** BEGIN Document extract **

Several Democrats on the panel privately pressed House Judiciary Chairman Jerrold Nadler (D-N.Y.) to hold Lewandowski in contempt on the spot, an idea Pelosi later endorsed — spurring their sense of urgency. But Nad­ler’s staff, which wanted to keep the focus on Trump, said the logistics of doing so immediately were too complicated, if not impossible — a decision that left many on the panel feeling angry and frustrated.

“To clear up a technical point: House rules do not permit us to hold anyone in contempt on the spot,” wrote one Judiciary staffer in an email to placate panel members earlier in the week. “Which is not to say we do not understand the strong impulse to punch this guy in the mouth.”

The Washington Post obtained a copy of the email.

Wikipedia's article United States House of Representatives does not contain the word "contempt" and to my knowledge House rules and procedures are known to be complex and non-obvious, apparently even to some House members. So I'd like to ask:

Question: What are the US House of representatives rules on holding a non-cooperating witness in contempt of congress?

** END Document extract **

- [To be done]
• 1. In the House contempt passage, whom did several Democrats on the panel privately press to hold Lewandowski in contempt?
• 2. In the House contempt passage, why did Nadler's staff not hold Lewandowski in contempt on the spot?
• 3. Repeat the part of the House contempt passage between "Wikipedia's article United" and "contempt of congress?", inclusive.
The material below comes from a separate source.

** BEGIN Records provided **

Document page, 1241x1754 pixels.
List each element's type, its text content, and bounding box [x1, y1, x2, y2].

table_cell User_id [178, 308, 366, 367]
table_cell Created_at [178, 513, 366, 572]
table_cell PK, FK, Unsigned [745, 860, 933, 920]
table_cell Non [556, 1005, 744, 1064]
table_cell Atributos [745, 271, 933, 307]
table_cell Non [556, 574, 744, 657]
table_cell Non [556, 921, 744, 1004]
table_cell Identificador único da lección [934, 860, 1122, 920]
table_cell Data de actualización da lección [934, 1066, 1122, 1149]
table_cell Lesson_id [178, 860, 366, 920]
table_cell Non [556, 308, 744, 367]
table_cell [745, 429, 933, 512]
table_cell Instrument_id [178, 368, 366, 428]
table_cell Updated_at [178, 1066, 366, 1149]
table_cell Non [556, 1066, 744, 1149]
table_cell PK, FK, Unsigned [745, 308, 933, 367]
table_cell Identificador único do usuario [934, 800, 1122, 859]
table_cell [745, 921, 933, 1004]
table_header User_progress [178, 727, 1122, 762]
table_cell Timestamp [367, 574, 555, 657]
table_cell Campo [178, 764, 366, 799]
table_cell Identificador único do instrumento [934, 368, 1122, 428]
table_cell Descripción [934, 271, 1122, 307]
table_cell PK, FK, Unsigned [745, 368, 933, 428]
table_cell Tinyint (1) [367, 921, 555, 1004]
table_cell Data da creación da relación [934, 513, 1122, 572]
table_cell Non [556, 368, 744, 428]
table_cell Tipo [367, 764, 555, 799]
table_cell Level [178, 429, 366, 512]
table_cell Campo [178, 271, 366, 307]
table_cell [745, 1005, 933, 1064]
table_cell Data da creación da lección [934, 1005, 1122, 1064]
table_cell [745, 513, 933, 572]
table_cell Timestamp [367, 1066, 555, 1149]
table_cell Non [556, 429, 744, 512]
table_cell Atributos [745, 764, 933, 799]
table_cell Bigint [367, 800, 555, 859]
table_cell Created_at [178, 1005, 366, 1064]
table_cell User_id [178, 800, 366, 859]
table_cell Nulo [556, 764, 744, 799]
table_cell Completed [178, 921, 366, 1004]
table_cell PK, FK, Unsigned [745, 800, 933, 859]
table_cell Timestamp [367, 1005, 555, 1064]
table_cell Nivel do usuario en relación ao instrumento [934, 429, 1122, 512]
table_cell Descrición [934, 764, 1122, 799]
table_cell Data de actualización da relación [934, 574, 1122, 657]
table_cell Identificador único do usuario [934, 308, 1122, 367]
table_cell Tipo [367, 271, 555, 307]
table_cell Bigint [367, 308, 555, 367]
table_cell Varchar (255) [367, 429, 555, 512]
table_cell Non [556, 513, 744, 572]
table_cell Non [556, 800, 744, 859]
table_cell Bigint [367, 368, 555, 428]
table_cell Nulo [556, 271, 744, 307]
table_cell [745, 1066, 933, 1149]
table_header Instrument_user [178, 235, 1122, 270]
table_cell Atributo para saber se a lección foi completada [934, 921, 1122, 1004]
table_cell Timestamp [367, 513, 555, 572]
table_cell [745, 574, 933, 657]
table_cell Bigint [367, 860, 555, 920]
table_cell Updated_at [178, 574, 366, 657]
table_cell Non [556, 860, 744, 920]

** END Records provided **

- [Answers by task]
• 1. House Judiciary Chairman Jerrold Nadler.

• 2. Nadler's staff, who wanted to keep the focus on Trump, said the logistics of doing so immediately were too complicated, if not impossible. A Judiciary staffer also wrote that House rules do not permit holding anyone in contempt on the spot.

• 3.
Wikipedia's article United States House of Representatives does not contain the word "contempt" and to my knowledge House rules and procedures are known to be complex and non-obvious, apparently even to some House members. So I'd like to ask:

Question: What are the US House of representatives rules on holding a non-cooperating witness in contempt of congress?